Interpretation "Wilhelm Meisters Lehrjahre" von Johann Wolfgang Goethe (Seite 4)

So sind es drei Gesellschaften – die Theatergesellschaft, die Adelsgesellschaft, die Turmgesellschaft –, die Wilhelm durchlaufen muss, um zur menschlichen Gesellschaft reif zu werden, um seinen Lehrbrief als 'Geselle' zu erhalten.

Übrigens ist die ebenso mysteriöse wie vernunftgeleitete Turmgesellschaft (ein Reflex der im 18. Jahrhundert überaus beliebten und einflußreichen Geheimbünde) als Gegenmodell zur Theatergesellschaft nicht der Weisheit letzter Schluss, was u. a. dadurch zum Ausdruck kommt, dass sie schließlich zu einer Art Versicherungsgesellschaft gegen Revolutionen degeneriert: "aus unserm guten alten Turm soll eine Sozietät ausgehen, die sich in alle Teile der Welt ausbreiten, in die man aus jedem Teile der Welt eintreten kann. Wir assekurieren uns untereinander unserer Existenz, auf einen einzigen Fall, daß eine Staatsrevolution den einen oder den andern von seinen Besitztümern völlig vertriebe."

Erst Wilhelms Bekenntnis zur Verantwortung als Vater von Felix macht ihn zu einem Glied der menschlichen Gesellschaft. Die Bindung von Eltern zu Kindern ist aber zugleich deren ursprünglichste und natürlichste Form: "Heil dir, junger Mann! deine Lehrjahre sind vorüber, die Natur hat dich losgesprochen."

Bei diesem Prozess der 'Sozialisation' bleiben romantische Randfiguren wie Mignon und der Harfner auf der Strecke.

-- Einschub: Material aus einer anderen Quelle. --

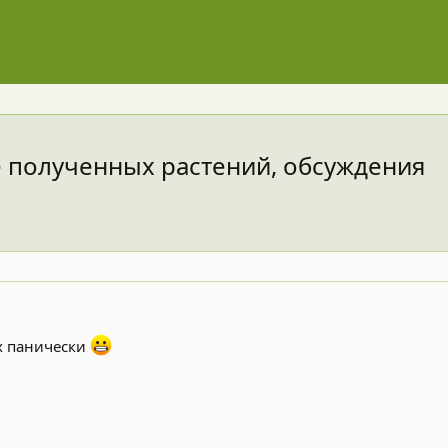
 полученных растений, обсуждения
х панически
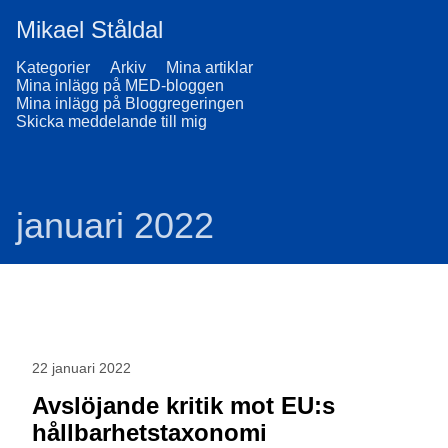
Mikael Ståldal
Kategorier
Arkiv
Mina artiklar
Mina inlägg på MED-bloggen
Mina inlägg på Bloggregeringen
Skicka meddelande till mig
januari 2022
22 januari 2022
Avslöjande kritik mot EU:s
hållbarhetstaxonomi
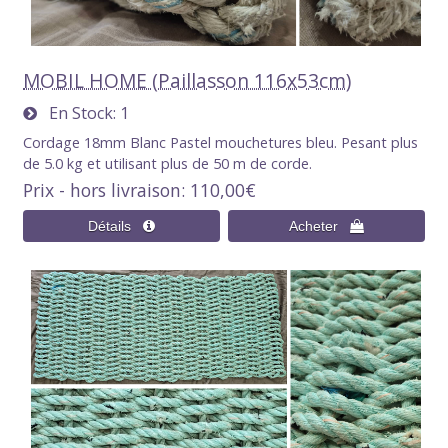
MOBIL HOME (Paillasson 116x53cm)
En Stock
1
Cordage 18mm Blanc Pastel mouchetures bleu. Pesant plus
de 5.0 kg et utilisant plus de 50 m de corde.
Prix - hors livraison
110,00€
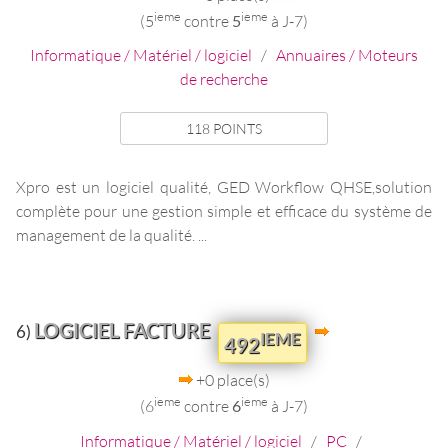
ieme
ieme
(5
contre
5
à J-7)
Informatique / Matériel / logiciel
/
Annuaires / Moteurs
de recherche
118 POINTS
Xpro est un logiciel qualité, GED Workflow QHSE,solution
complète pour une gestion simple et efficace du système de
management de la qualité. ...
LOGICIEL FACTURE
6)
IEME
492
+0 place(s)
ieme
ieme
(6
contre
6
à J-7)
Informatique / Matériel / logiciel
/
PC
/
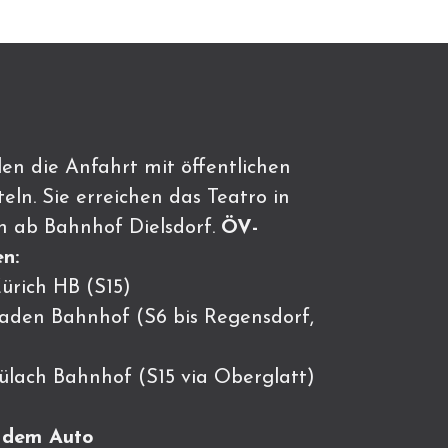
en die Anfahrt mit öffentlichen
eln. Sie erreichen das Teatro in
n ab Bahnhof Dielsdorf.
ÖV-
n:
ürich HB (S15)
Baden Bahnhof (S6 bis Regensdorf,
Bülach Bahnhof (S15 via Oberglatt)
t dem Auto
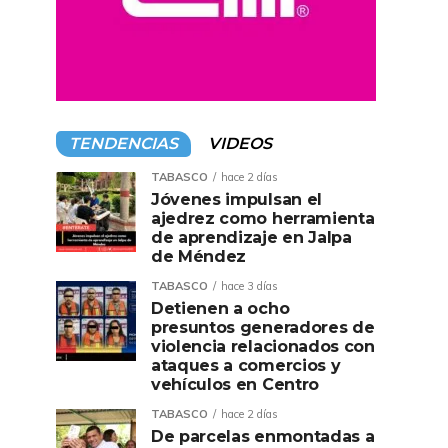
TENDENCIAS
VIDEOS
TABASCO
hace 2 días
Jóvenes impulsan el
ajedrez como herramienta
de aprendizaje en Jalpa
de Méndez
TABASCO
hace 3 días
Detienen a ocho
presuntos generadores de
violencia relacionados con
ataques a comercios y
vehículos en Centro
TABASCO
hace 2 días
De parcelas enmontadas a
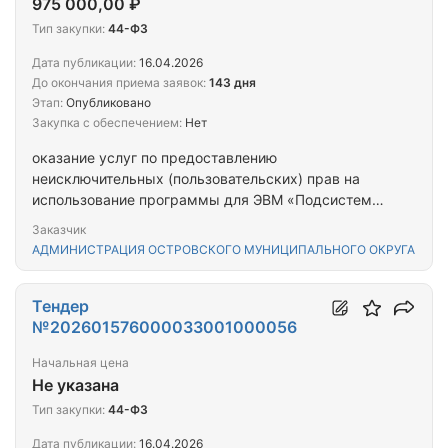
975 000,00 ₽
Тип закупки:
44-ФЗ
Дата публикации:
16.04.2026
До окончания приема заявок:
143 дня
Этап:
Опубликовано
Закупка с обеспечением:
Нет
оказание услуг по предоставлению
неисключительных (пользовательских) прав на
использование программы для ЭВМ «Подсистема
формирования реестра расходных обязательств
Заказчик
(РРО-СМАРТ)» в 2028 году
АДМИНИСТРАЦИЯ ОСТРОВСКОГО МУНИЦИПАЛЬНОГО ОКРУГА
Тендер
№202601576000033001000056
Начальная цена
Не указана
Тип закупки:
44-ФЗ
Дата публикации:
16.04.2026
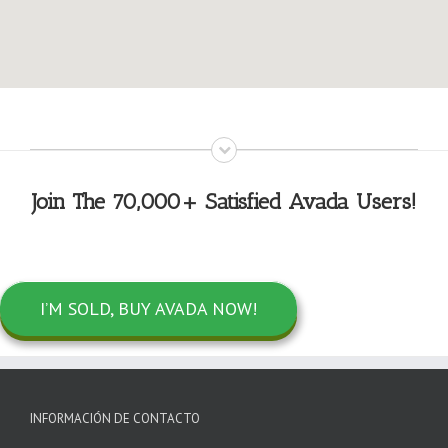
Join The 70,000+ Satisfied Avada Users!
I’M SOLD, BUY AVADA NOW!
INFORMACIÓN DE CONTACTO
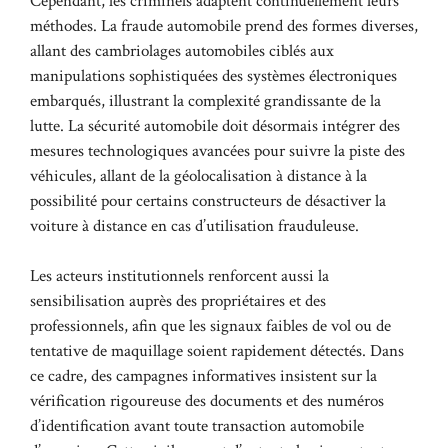
Cependant, les criminels adaptent continuellement leurs
méthodes. La fraude automobile prend des formes diverses,
allant des cambriolages automobiles ciblés aux
manipulations sophistiquées des systèmes électroniques
embarqués, illustrant la complexité grandissante de la
lutte. La sécurité automobile doit désormais intégrer des
mesures technologiques avancées pour suivre la piste des
véhicules, allant de la géolocalisation à distance à la
possibilité pour certains constructeurs de
désactiver la
voiture à distance
en cas d’utilisation frauduleuse.
Les acteurs institutionnels renforcent aussi la
sensibilisation auprès des propriétaires et des
professionnels, afin que les signaux faibles de vol ou de
tentative de maquillage soient rapidement détectés. Dans
ce cadre, des campagnes informatives insistent sur la
vérification rigoureuse des documents et des numéros
d’identification avant toute transaction automobile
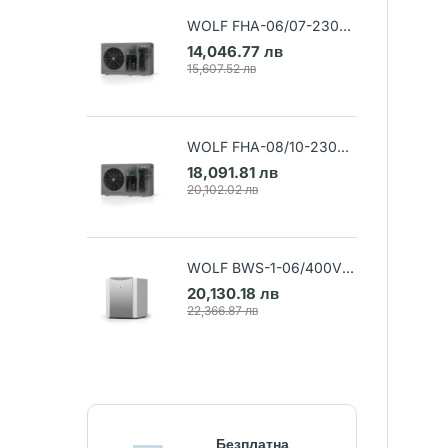
WOLF FHA-06/07-230V
Термопомпа въздух-вода
14,046.77 лв
(Арт. 9148032)
15,607.52 лв
WOLF FHA-08/10-230V
Термопомпа въздух-вода
18,091.81 лв
(Арт. 9148033)
20,102.02 лв
WOLF BWS-1-06/400V
Термопомпа земя-вода
20,130.18 лв
(Арт. 9145384)
22,366.87 лв
Безплатна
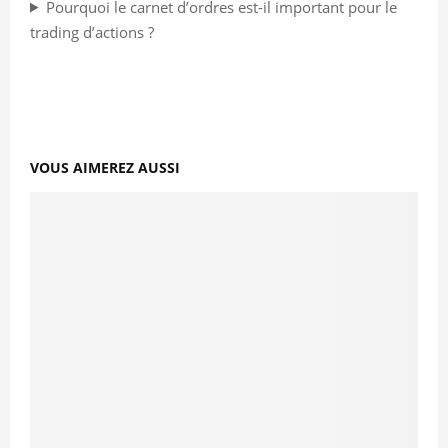
Pourquoi le carnet d’ordres est-il important pour le
trading d’actions ?
VOUS AIMEREZ AUSSI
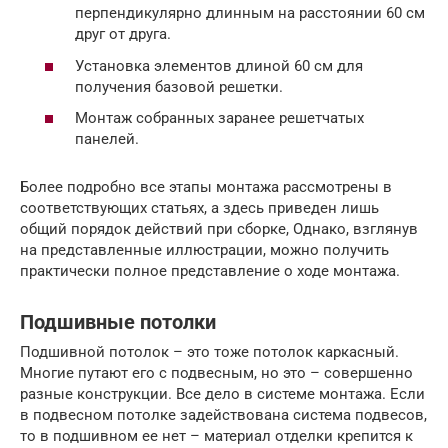
перпендикулярно длинным на расстоянии 60 см
друг от друга.
Установка элементов длиной 60 см для
получения базовой решетки.
Монтаж собранных заранее решетчатых
панелей.
Более подробно все этапы монтажа рассмотрены в
соответствующих статьях, а здесь приведен лишь
общий порядок действий при сборке, Однако, взглянув
на представленные иллюстрации, можно получить
практически полное представление о ходе монтажа.
Подшивные потолки
Подшивной потолок – это тоже потолок каркасный.
Многие путают его с подвесным, но это – совершенно
разные конструкции. Все дело в системе монтажа. Если
в подвесном потолке задействована система подвесов,
то в подшивном ее нет – материал отделки крепится к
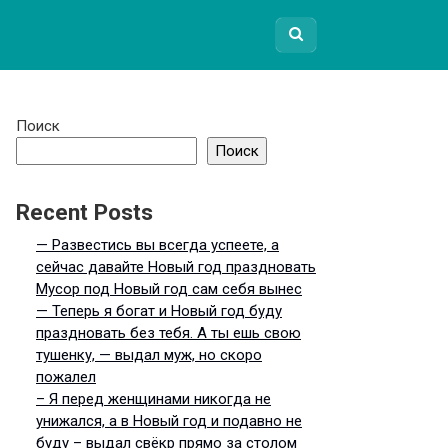
Поиск
Поиск
Recent Posts
— Развестись вы всегда успеете, а
сейчас давайте Новый год праздновать
Мусор под Новый год сам себя вынес
— Теперь я богат и Новый год буду
праздновать без тебя. А ты ешь свою
тушенку, — выдал муж, но скоро
пожалел
– Я перед женщинами никогда не
унижался, а в Новый год и подавно не
буду – выдал свёкр прямо за столом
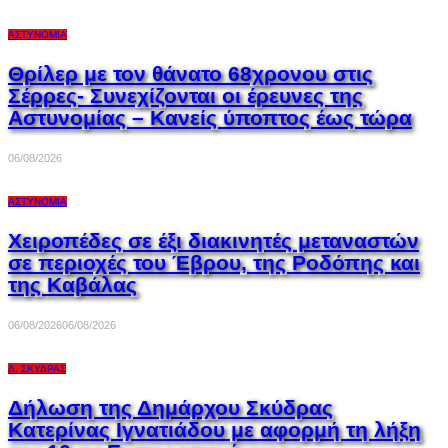
ΑΣΤΥΝΟΜΊΑ
Θρίλερ με τον θάνατο 68χρονου στις
Σέρρες- Συνεχίζονται οι έρευνες της
Αστυνομίας – Κανείς ύποπτος έως τώρα
06/08/2026
ΑΣΤΥΝΟΜΊΑ
Χειροπέδες σε έξι διακινητές μεταναστών
σε περιοχές του Έβρου, της Ροδόπης και
της Καβάλας
06/08/2026
06/08/2026
Δ. ΣΚΎΔΡΑΣ
Δήλωση της Δημάρχου Σκύδρας
Κατερίνας Ιγνατιάδου με αφορμή τη λήξη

Nicht umsonst ist Mignon die Frucht eines Inzests, eines der gesellschaftlich tabuisiertesten Vehältnisse; nicht umsonst verkörpert der Harfner in seiner autistischen Ich-Versunkenheit die 'Asozialität' der romantischen Philosophie und Kunst. Dabei darf der Harfner geradezu als Karikatur der die Romantik bestimmenden Ich-Philosophie Fichtes gelten, die das Ich absolut setzt und alle Erscheinungen nur als Projektionen des Subjekts auffasst: "Seit vielen Jahren hat er an nichts, was außer ihm war, den mindesten Anteil genommen, [...]. Bloß in sich gekehrt, betrachtete er sein hohles leeres Ich, das ihm als ein unendlicher Abgrund erschien. [...] Ich sehe nichts vor mir, nichts hinter mir, rief er aus, als eine unendliche Nacht, in der ich mich in der schrecklichsten Einsamkeit befinde. [...] Kein Strahl einer Gottheit erscheint mir in dieser Nacht, ich weine meine Tränen alle mir selbst und um mich selbst. Nichts ist mir grausamer als Freundschaft und Liebe; denn sie allein locken mir den Wunsch ab, daß die Erscheinungen, die mich umgeben, wirklich sein möchten."